C’est marrant. En juxtaposant toutes les entreprises d’essentialisation dont je fais l’objet sur Twitter, je suis soudain une chose et son contraire, simultanément. Mais ce spectacle n’est pas seulement drôle, il est intéressant. Il renseigne sur cette tendance humaine, issue du besoin de vivre, selon laquelle nous ne voyons pas les choses même, seulement les étiquettes qu’on a collées sur elles, pour reprendre Henri Bergson. Twitter est un révélateur de cette pathologie humaine, naturelle et compréhensible cela dit.

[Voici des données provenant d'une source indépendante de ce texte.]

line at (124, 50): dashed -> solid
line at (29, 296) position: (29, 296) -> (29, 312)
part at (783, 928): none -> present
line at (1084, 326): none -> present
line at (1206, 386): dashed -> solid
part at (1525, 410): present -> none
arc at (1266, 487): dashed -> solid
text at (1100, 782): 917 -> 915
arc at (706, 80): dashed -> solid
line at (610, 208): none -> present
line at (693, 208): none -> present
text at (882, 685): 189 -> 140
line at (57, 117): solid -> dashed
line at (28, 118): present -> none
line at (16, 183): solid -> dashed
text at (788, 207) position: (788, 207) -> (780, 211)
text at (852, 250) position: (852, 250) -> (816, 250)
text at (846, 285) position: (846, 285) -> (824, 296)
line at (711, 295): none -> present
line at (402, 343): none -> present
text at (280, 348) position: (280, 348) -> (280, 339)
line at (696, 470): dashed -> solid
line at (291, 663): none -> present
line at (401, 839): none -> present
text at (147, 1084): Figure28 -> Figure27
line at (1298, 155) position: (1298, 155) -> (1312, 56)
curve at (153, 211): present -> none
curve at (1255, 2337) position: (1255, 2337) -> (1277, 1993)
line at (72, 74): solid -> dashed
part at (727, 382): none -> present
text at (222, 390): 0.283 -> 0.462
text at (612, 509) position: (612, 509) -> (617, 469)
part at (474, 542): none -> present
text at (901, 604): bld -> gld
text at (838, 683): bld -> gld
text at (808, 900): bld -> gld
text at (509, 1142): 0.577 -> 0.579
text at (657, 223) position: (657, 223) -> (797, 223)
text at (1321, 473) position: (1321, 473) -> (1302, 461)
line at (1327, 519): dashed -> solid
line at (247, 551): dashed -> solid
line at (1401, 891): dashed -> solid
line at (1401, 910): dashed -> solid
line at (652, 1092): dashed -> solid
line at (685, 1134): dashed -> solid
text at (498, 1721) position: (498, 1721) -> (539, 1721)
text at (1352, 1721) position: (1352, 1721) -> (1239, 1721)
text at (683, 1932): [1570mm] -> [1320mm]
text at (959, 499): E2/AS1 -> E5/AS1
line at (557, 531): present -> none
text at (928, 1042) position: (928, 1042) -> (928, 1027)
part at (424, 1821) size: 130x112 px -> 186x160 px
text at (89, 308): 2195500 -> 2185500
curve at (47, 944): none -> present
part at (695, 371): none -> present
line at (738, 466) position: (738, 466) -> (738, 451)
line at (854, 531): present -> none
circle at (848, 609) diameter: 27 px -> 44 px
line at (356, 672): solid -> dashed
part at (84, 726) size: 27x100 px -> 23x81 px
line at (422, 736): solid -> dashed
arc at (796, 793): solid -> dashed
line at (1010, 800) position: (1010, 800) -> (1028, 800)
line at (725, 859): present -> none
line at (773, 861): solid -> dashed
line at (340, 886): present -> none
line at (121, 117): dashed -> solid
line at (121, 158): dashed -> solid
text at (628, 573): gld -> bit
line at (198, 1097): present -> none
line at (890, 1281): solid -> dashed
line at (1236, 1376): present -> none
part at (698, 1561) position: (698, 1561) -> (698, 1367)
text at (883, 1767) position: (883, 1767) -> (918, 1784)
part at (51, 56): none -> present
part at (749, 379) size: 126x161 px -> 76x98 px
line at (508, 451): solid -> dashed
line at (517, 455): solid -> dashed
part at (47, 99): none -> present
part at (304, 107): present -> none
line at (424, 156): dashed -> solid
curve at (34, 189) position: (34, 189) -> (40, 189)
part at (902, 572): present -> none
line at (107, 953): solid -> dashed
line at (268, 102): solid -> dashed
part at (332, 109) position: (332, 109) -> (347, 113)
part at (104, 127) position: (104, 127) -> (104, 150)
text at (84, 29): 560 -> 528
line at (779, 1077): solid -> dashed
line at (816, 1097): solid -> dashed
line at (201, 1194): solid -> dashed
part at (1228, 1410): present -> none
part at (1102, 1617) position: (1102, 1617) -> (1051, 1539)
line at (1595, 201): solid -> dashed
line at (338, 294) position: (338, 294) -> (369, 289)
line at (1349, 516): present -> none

Twitter est un exemple de démocratie ?

Tout à fait, et de fait un exemple de ce que Tocqueville appelle la tyrannie de la majorité, c’est-à-dire le despotisme du convenable, de l’opinion « qu’il faut avoir ». Cette tyrannie-là, implicite, dont l’empereur est une foule, est extraordinairement puissante. Ce vice interne, propre à la démocratie, Twitter le manifeste de façon spectaculaire, et surtout immédiate ! Voyez ce que Tocqueville pouvait dire de l’abaissement général des âmes à la seconde où elles se rapprochent de leurs gouvernants. Comprendre les phénomènes contemporains, à la lumière de Twitter, me semble fécond.

Vous êtes sur Twitter pour longtemps ?

Tant que j’ai une parole publique. Le jour où elle disparaît parce qu’on m’a trop entendu ou que j’ai autre chose à faire, j’imagine que je n’aurai plus de raison d’y être.